End 2016. Time to assess where we’ve been, and how it’s gone. How did our approach to key areas of work go?
When you’re a council searching for a workable, enduring approach to place-based governance, it’s too easy to find yourself back where you started.
In research on community governance I learned there’s no one way, no right way. Every place expresses itself differently. Every organisation dealing with communities has different views on what place and community governance can be.
The research revealed that most organisations would like community oriented governance to work for them. They’d like to bet both ways, that is, 1) to gain high quality input from citizens in relevant areas 2) to involve citizens in a way that restricts their influence.
There are good reasons for this view. Many councils want to a genuine link with their communities, and to get more people involved. They may want to ensure community interest in council owned assets. People who get involved may be doers, and not want to influence their decision makers. And watertight governance is always a concern. There is also the worry that councillors will take offence, believing that community members are usurping their decision-making role.

__Material shown__

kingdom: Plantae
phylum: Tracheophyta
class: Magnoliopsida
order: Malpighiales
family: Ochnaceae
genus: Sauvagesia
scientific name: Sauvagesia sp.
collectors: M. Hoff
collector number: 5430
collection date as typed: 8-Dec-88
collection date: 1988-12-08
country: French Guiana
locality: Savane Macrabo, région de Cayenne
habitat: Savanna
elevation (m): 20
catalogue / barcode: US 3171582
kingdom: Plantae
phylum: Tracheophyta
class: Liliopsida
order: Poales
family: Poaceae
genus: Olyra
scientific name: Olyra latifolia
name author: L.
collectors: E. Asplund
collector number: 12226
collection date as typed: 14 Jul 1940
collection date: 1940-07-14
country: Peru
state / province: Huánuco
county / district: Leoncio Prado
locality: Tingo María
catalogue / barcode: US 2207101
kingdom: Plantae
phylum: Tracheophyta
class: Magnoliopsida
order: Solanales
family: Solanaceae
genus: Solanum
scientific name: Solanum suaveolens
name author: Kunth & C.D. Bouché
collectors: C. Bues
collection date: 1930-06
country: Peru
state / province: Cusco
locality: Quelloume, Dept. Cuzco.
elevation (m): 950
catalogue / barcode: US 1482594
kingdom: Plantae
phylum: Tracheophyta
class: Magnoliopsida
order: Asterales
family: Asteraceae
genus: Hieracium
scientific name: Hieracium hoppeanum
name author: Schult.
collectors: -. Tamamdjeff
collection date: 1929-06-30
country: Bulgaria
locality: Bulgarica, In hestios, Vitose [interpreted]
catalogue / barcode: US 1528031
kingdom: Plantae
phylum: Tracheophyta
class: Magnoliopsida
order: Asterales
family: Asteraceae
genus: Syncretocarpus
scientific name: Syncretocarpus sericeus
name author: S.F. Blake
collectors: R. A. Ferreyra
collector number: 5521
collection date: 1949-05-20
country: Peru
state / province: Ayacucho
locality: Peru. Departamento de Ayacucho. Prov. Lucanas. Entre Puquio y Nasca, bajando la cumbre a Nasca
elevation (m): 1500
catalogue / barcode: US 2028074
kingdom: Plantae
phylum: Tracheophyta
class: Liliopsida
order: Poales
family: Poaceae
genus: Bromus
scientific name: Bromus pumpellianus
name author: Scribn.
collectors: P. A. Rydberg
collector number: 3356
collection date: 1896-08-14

__Work instructions__
1: Translate this sentence from the text on community governance into Spanish: "In research on community governance I learned there’s no one way, no right way."
2: List every reason that the text on community governance gives in the paragraph beginning "There are good reasons for this view."

__Completed exercise__
1: En una investigación sobre la gobernanza comunitaria aprendí que no hay una sola manera, no hay una manera correcta.

2:
- Many councils want a genuine link with their communities.
- They want to get more people involved.
- They may want to ensure community interest in council-owned assets.
- People who get involved may be doers who do not want to influence their decision makers.
- Watertight governance is always a concern.
- There is a worry that councillors will take offence, believing that community members are usurping their decision-making role.